Should Medicare enrollees be ‘nudged’? New research reveals impact of default insurance plans

Default plans can reduce drug utilization among low income Medicare Part D enrollees, study finds

Public health insurance is not one-size-fits-all, but too often, enrollees never deviate from their randomly assigned plans. A new working paper reveals the impacts of such behavior—and suggests that tailoring default rules to “nudge” individuals can be much more effective for ensuring health and wellness.

Scholars from the University of Chicago, Harvard Medical School and the National Bureau of Economic Research found that more than one half of low-income elderly Medicare Part D recipients don’t opt out of their randomly assigned prescription drug insurance plan within the first five years of eligibility, leading to lower drug usage for chronic conditions such as diabetes and hypertension and unnecessary financial hardship.

The paper found further that, upon enrollment in Medicare’s Low Income Subsidy (LIS) program, only 16% of beneficiaries opt out of their default Part D drug plan and actively choose a different plan. There are 14 million LIS beneficiaries, representing 23% of the total universe of Medicare recipients and roughly 4% of Americans.

As beneficiaries become eligible for the program, a Medicare algorithm randomly selects a default prescription drug plan from a set of pre-specified private insurer options with formulas covering different drugs. The researchers show that because the vast majority of recipients passively accept the default option, this group of low income, elderly Americans end up cutting back on their drug utilization by an average of 6.5% and as much as 12.6% for those in the worst-fitting plans—portending worse health outcomes for an already at-risk population.

Released by the Becker Friedman Institute for Economics, the paper was co-authored by Zarek Brot-Goldberg, an expert on regulatory design in the U.S. health care sector and an assistant professor at the Harris School of Public Policy.

“The reality is that the stakes of default choices are high for many people,” Brot-Goldberg said. “Our research shows that consumers have a surprisingly strong tendency to follow default plans, and that this behavior can have ramifications for public health.”
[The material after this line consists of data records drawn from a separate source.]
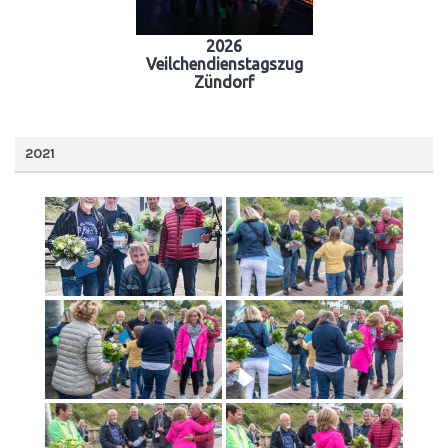
2026
Veilchendienstagszug
Zündorf
2021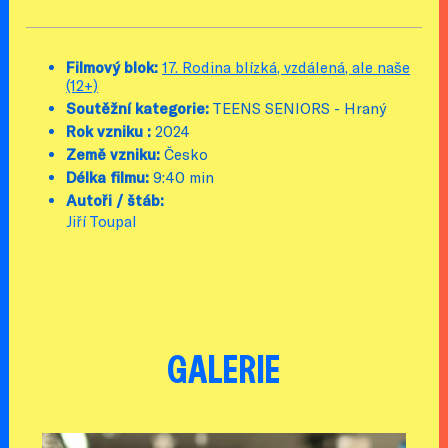
Filmový blok:
17. Rodina blízká, vzdálená, ale naše
(12+)
Soutěžní kategorie:
TEENS SENIORS - Hraný
Rok vzniku :
2024
Země vzniku:
Česko
Délka filmu:
9:40 min
Autoři / štáb:
Jiří Toupal
GALERIE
This research builds on the extensive and growing body of research examining default rules across society, which confront policymakers and everyday Americans when it comes to choices with retirement savings plans, organ donation, electricity pricing, and other forms of health insurance. Thirty-eight state-run Medicaid programs rely on similar default design.
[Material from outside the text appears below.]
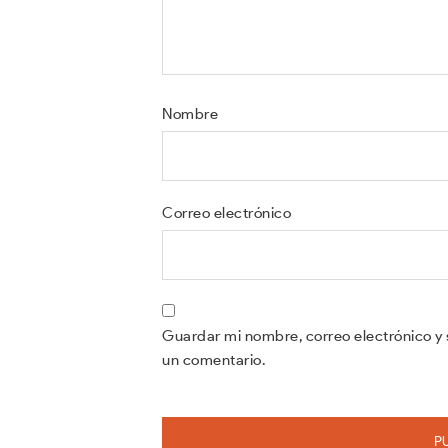
Nombre
Correo electrónico
Guardar mi nombre, correo electrónico y 
un comentario.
The authors conclude that the current Medicare Part D design is sub-optimal due to the combination of the decision stakes being so high for program enrollees and the preponderance of beneficiaries passively accepting poor options for themselves.

A more “paternalistic” default model, the authors argue, in which the rules are not random but are suited to help people, may be a more effective design. The Maine system may be one model for health insurance policymakers to evaluate more closely. The only state to automatically enroll Medicare Part D LIS enrollees using a “smart” default, the program’s default mechanism is based on existing enrollee drug usage rather than random assignment.

“The study’s findings have important policy implications in an area of health policy that contributes to inequality of outcomes for low income, elderly Americans,” said Tim Layton, associate professor of health economics at Harvard Medical School and a co-author of the study.